Das Gericht erklärte nun eine weit verbreitete Klausel in dem Darlehen als intransparent und für unvereinbar mit dem europäischen Recht. Die Klausel verweist für den Beginn der Widerrufsfrist auf Paragraph 492 Absatz 2 des Bürgerlichen Gesetzbuchs (BGB). Der wiederum verweist auf andere Paragraphen.

Kritiker sprechen von einem sogenannten Kaskadenverweis. Das Ganze ist eine mühselige Angelegenheit für die Verbraucher und widerspricht darum der europäischen Richtlinie für Verbraucherkreditverträge. Die verlangt nämlich, dass Verbraucher in klarer und prägnanter Form über Vertragsmodalitäten informiert werden - auch über den Beginn der Widerrufsfrist. Ist das nicht geschehen, hat die 14-tägige Widerrufsfrist gar nicht erst begonnen und Kunden können selbst nach Jahren den Darlehensabschluss noch widerrufen. Berichten zufolge könnte das aktuelle Urteil Millionen Darlehensverträge betreffen.

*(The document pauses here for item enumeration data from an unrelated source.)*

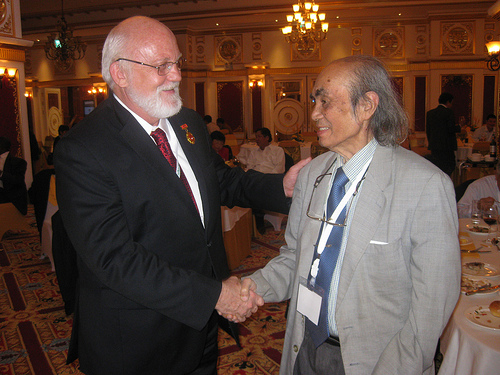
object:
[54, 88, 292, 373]
suit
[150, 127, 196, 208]
tie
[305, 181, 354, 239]
glasses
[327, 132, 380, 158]
neck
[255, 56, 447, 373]
man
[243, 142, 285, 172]
shirt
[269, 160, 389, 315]
strap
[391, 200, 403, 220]
ground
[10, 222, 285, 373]
rug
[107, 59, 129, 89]
ear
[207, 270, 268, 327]
shaking hands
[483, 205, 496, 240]
wine glass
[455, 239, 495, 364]
table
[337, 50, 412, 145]
hair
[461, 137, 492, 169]
dishes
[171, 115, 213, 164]
badge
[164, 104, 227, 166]
lapel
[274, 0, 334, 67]
chandelier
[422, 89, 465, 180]
person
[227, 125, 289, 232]
person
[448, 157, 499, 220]
person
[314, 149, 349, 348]
tag holder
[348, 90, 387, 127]
ear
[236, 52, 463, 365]
person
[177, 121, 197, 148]
medal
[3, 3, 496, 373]
room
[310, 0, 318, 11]
light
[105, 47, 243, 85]
glasses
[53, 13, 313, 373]
person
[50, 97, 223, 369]
jacket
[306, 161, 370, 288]
lanyard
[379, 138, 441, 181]
shoulder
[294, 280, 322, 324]
tag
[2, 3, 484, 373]
banquet hall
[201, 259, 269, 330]
hands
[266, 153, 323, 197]
hand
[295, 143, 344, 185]
shoulder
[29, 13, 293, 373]
man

Die vom EuGH bewertete Klausel befindet sich nach Angaben von Anwälten vor allem in Immobiliendarlehen, die zwischen dem 10. Juni 2010 und dem 20. März 2016 abgeschlossen wurden. Das bedeutet, wer im Jahr 2012 eine Baufinanzierung mit einem Zinssatz von mehr als drei Prozent unterschrieben hat, könnte die nun durch einen Widerruf auf das aktuelle Zinsniveau von unter einem Prozent umschulden. Der Kunde müsste keine Vorfälligkeitsentschädigung zahlen und hätte vermutlich einige Tausend Euro Zinsersparnis.

Es gibt eine weitere Gruppe, für die das Urteil interessant ist: Das sind diejenigen, die seit Juni 2010 mit einem Kredit- oder Leasingvertrag ein Auto finanziert haben. "Bei Allgemein-Verbraucherdarlehen, wie etwa einem Autokredit, folgt aus dem Widerruf ebenfalls, dass der Kreditvertrag beendet ist, der Verbraucher seine bisherigen Zahlungen zurückerhält und die Bank keine Vorfälligkeitsentschädigung verlangen darf", erklärt die Rechtsanwaltsgesellschaft Tilp in einer Mitteilung. Außerdem sei das Auto an die Bank zu übergeben, heißt es. Von besonderer Tragweite sei das Urteil, weil die dem EuGH vorliegende Passage der Widerrufsbelehrung in amtlichen Mustertexten geschrieben stehe, die der deutsche Gesetzgeber selbst entworfen habe, schreiben die Anwälte.

Was bedeutet das nun für Betroffene? "Ohne eine Beratung vorab sollte kein Verbraucher einfach seine Darlehensverträge widerrufen", warnt Fachanwalt Achim Tiffe von der Kanzlei Juest + Oprecht. Vorher sollte man einige Fragen klären. Wer widerruft, muss ein Darlehen zeitnah zurückzahlen können. Es gibt vermutlich viele Verbraucher, die weder das Geld dafür haben noch umschulden können. "Banken und Sparkassen werden zudem nicht einfach nachgeben und den Widerruf akzeptieren", schätzt Rechtsanwalt Tiffe. Hinzu kommt, dass der Bundesgerichtshof die nun beanstandete Verweiskette 2016 für rechtens erklärt hat. "Es kann daher sein, dass sich Banken und Sparkassen weiterhin auf die Entscheidung der obersten Richter in Deutschland berufen", schreibt die Verbraucherzentrale Hamburg. Allerdings sei es aber auch möglich, dass die Kreditinstitute sich durch das EuGH-Urteil eher auf Verhandlungen einlassen und mit Kunden zumindest über die Ablösung oder Umschuldung eines Darlehens für die Zukunft verhandeln würden.

Mancher Verbraucher ist vielleicht verwirrt, weil der Widerrufsjoker offiziell beerdigt worden war. Der Bundestag hatte 2016 nämlich dessen Aus beschlossen. Allerdings betraf diese Regelung den Widerruf von Immobilienkrediten aus, die zwischen dem 1. September 2002 und dem 10. Juni 2010 geschlossen wurden. Was jüngere Verträge angehe, habe man fleißig weiter gestritten, erzählt Anwalt Tiffe. Das wird wohl so bleiben.